Brandon: Strongly disagree. Internal investigation showed that's not the case. Compliance group says this is one of the most open coaching staffs. They had the ability to access whatever they wanted. Rich and crew made no effort to hide anything from the compliance staff. Rich understands following the rules, and has a history of doing so.
Provision in Rich's contract that says he could be terminated. Why hasn't he been fired?
Brandon: COULD be cause for termination. I don't think the violations that occurred are significant enough. Said in February that he wouldn't be fired, and the investigation didn't change their mind on it. We don't believe termination is appropriate under these circumstances.
The NCAA looks to take each violation on its merit, and respond accordingly. The people we've retained said that's right to do.
What if NCAA says scholarship or recruiting violations?

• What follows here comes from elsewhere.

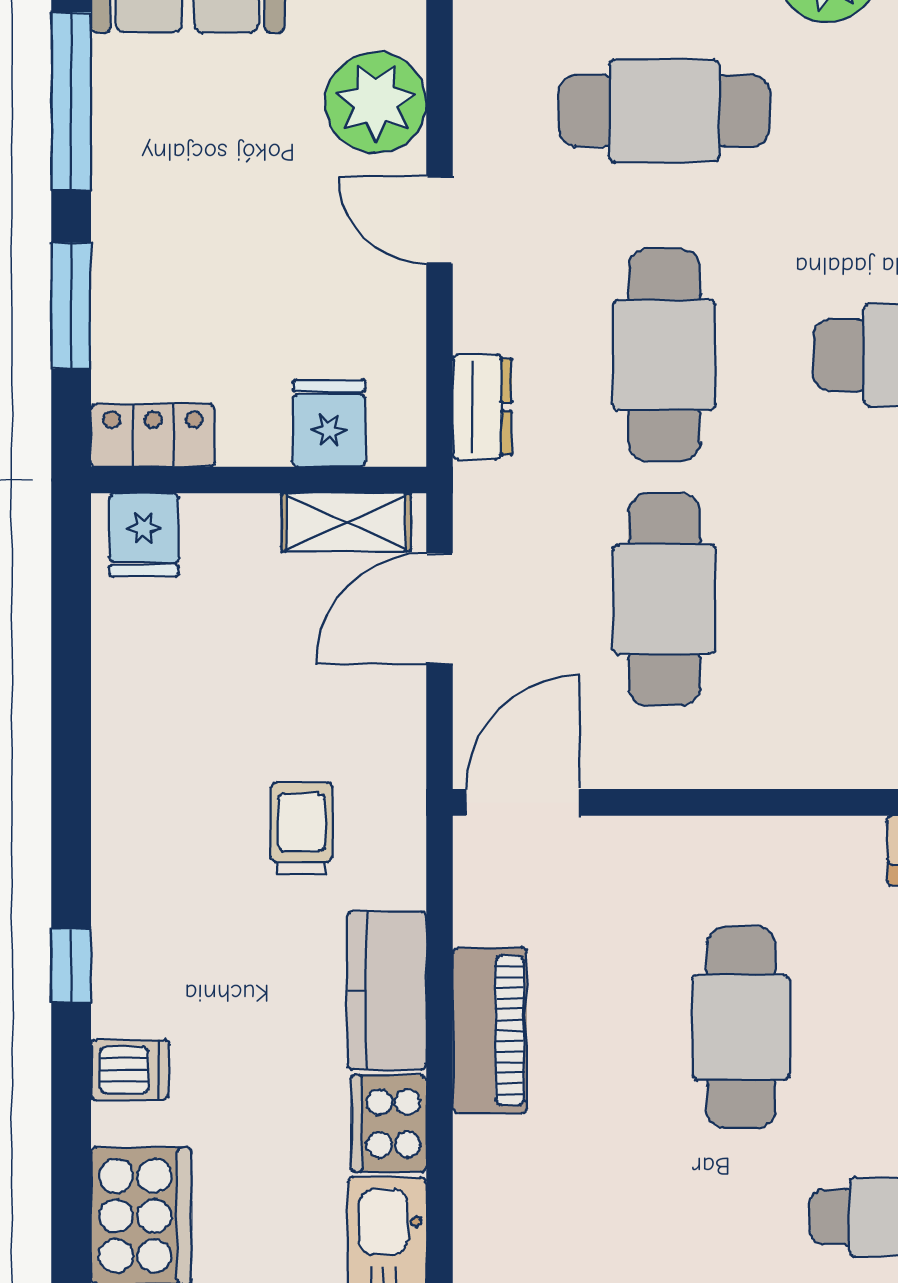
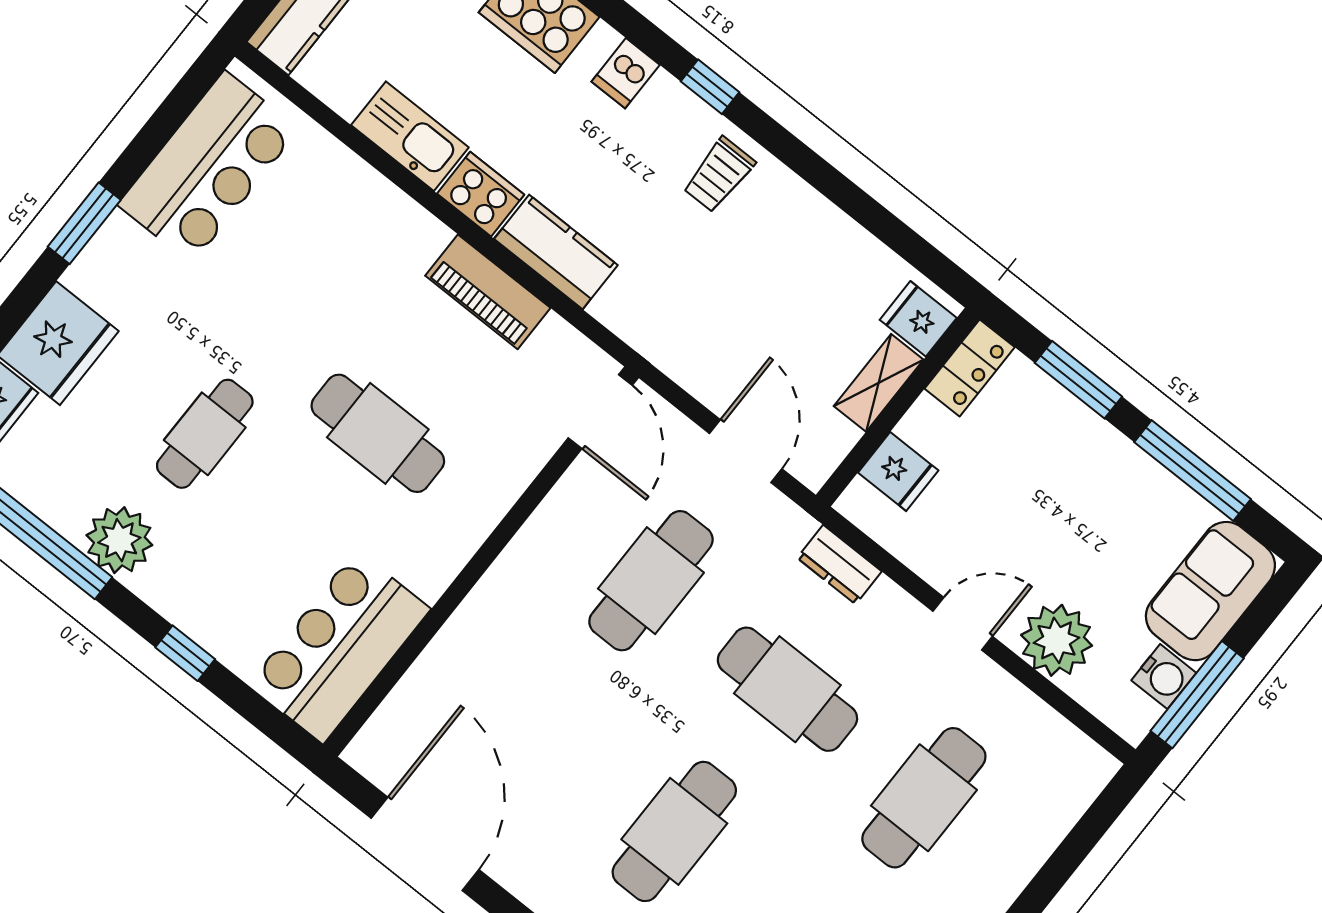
shelving: (346, 522) -> (879, 383), moved
cafe table: (664, 599) -> (651, 581), turned 90
trolley: (302, 829) -> (719, 175), moved, turned 90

Brandon: every case with Reductions in scholarships or coaches, or postseason bans, has stemmed from serious lack of institutional control or a competitive advantage. The NCAA can disagree if they want, and we'll have our day in front of them.
What were the precedents? [Ed.: Jesus. "Can you do my research for me?"]

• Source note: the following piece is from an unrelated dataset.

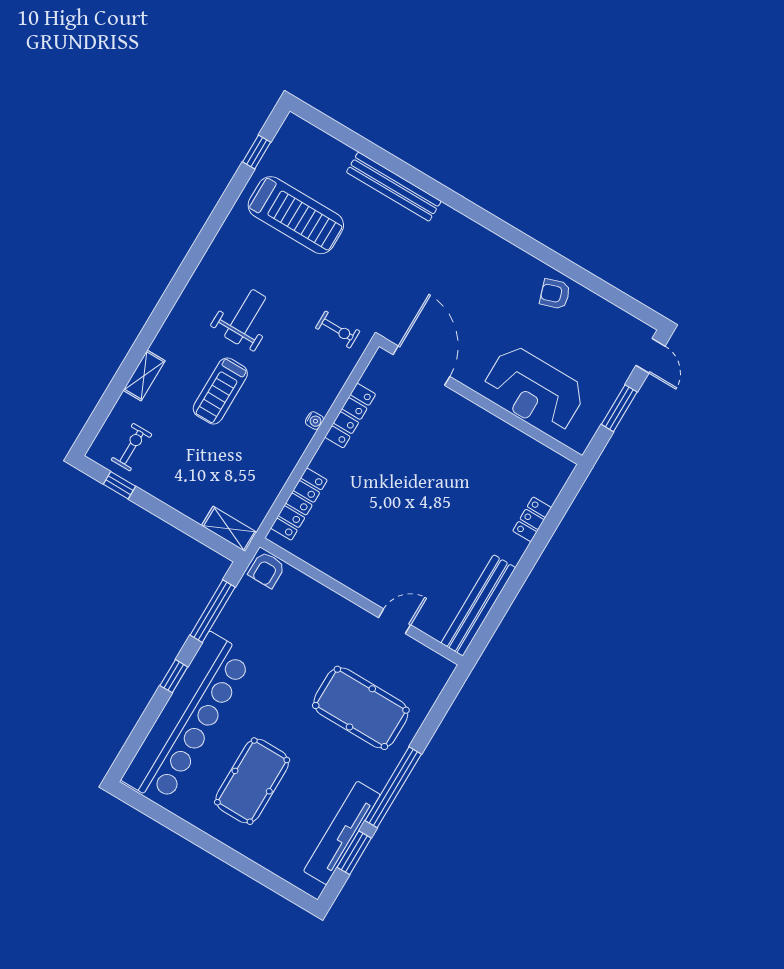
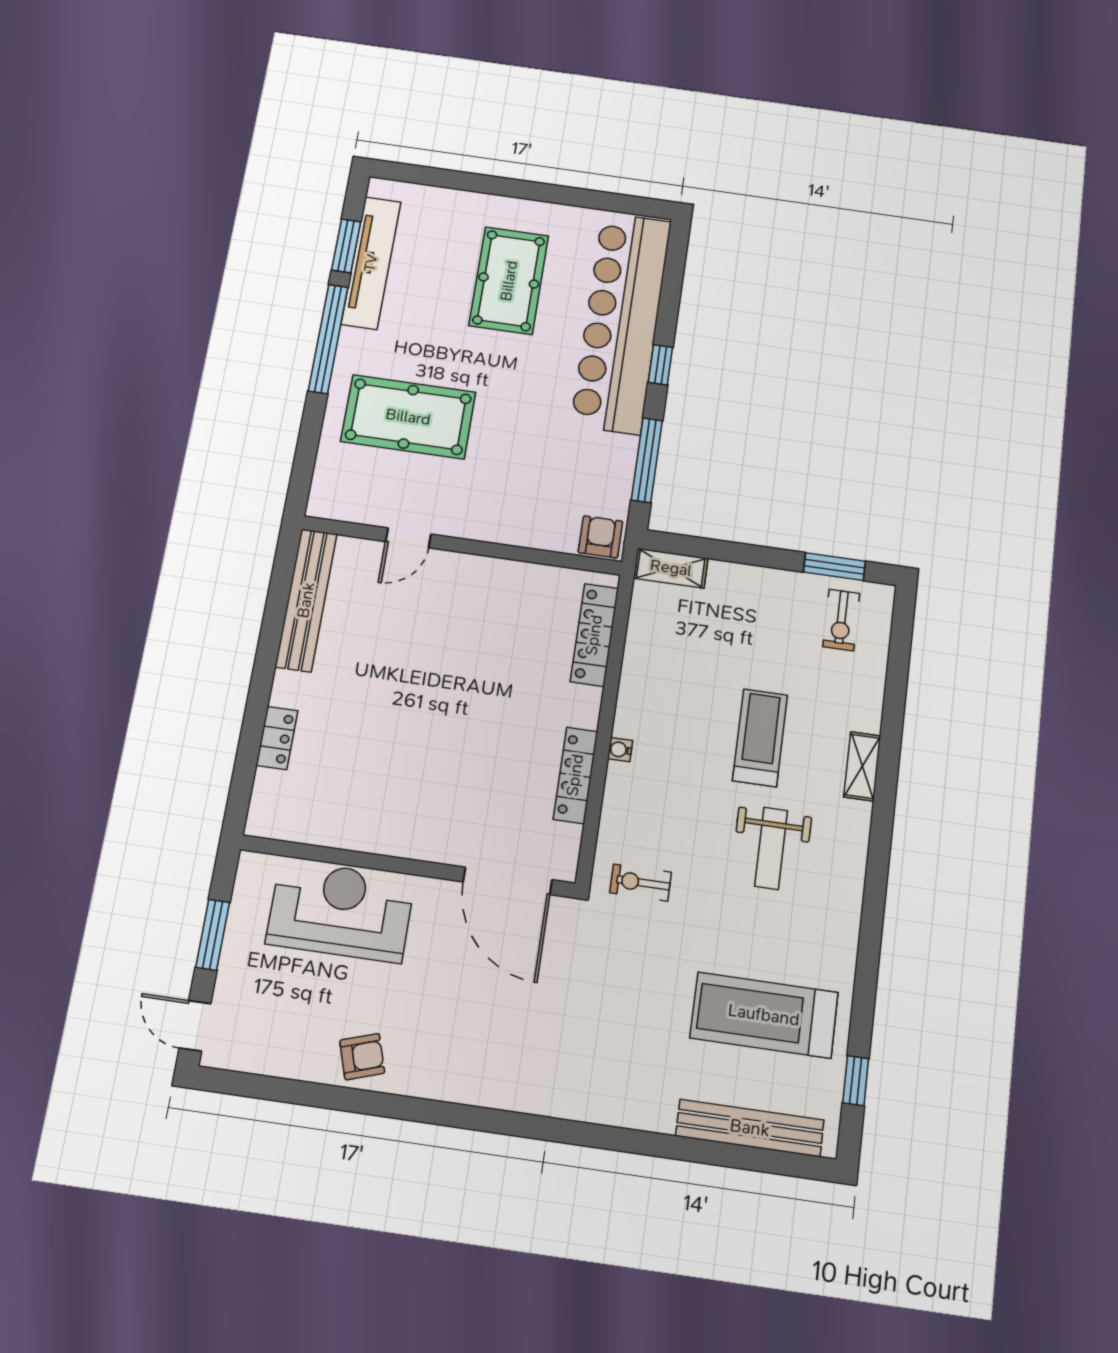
bench: (394, 187) -> (750, 1128), moved
shelving: (144, 376) -> (862, 766), moved
window: (119, 485) -> (834, 567), width x1.50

Brandon: You can piece it together from various other cases.
How much has this investigation cost?
Brandon: I have no clue. It's not relevant. Did what we had to do to protect our interests and employees.
Is the M image tarnished?
Brandon: There's nothing good about any of this stuff. It's unfortunate. Our history and tradition is out there for the world to see. We'll let our integrity continue to stand as it has. We made mistakes, but we're being transparent, accountable, and doing something about it.
Who was responsible for crafting the response?
Rodriguez: My counsel and the University worked very closely. I was obligated to give an individual response. We'll continue to work closely, correcting the issues that we need to correct. We'll get together to prepare for the meeting with the infractions committee. Everyone that was interviewed has been forthright and accommodating.
Do you now have a chance to focus on football?
Rodriguez: This is not the only thing I've been working on. Issues within the program and my response have been time-consuming. Moving on from this (knowing what the investigation entails). It's important to be transparent, and this shows that.
What did you want to get across in your response?
Rodriguez: No one main point. Wanted to present the details from the investigation. We go in front of the committee, and have to explain what happened, the response lays the groundwork for that. There will be more questions we have to answer. My response details what I needed to explain, where communication broke down, and where we can improve.
No evidence of disregarding student-athlete welfare?
Brandon: Super important. There was innuendo about that we were mistreating players—to the level of abuse—which wasn't true. None of that was the case, and there was nothing in the practice time issue that endangered welfare of student athletes.
Rodriguez: That was the most important issue for me. We've always looked out for student athletes, and will continue to do so. The investigation made clear that the student athletes never felt endangered - and never will. Rodriguez enjoys developing student-athletes.
How is extra hours not interpreted as a competitive advantage?
Brandon: Not counting stretching as warmup is a violation. It's still a significant leap of logic to call that a competitive advantage. The amount of time that went over could not be perceived as a competitive advantage.
Was it a new coach issue?
Brandon: We had a whole new coaching staff, with a whole new routine. Most of the people in administration have been around for a long time. There was a combination of many factors. We will never have lower-end chain of command people having discussions about things, without reporting it up the chain of command. We're going to handle any issues at the senior levels.
What was it like to have the school defend the charge against you?
Rodriguez: there have been mistakes made at various times by various people, and I've had to answer for it. Talking about an atmosphere of non-compliance is a serious allegation, and my response and the school's response indicate we don't think that's the case.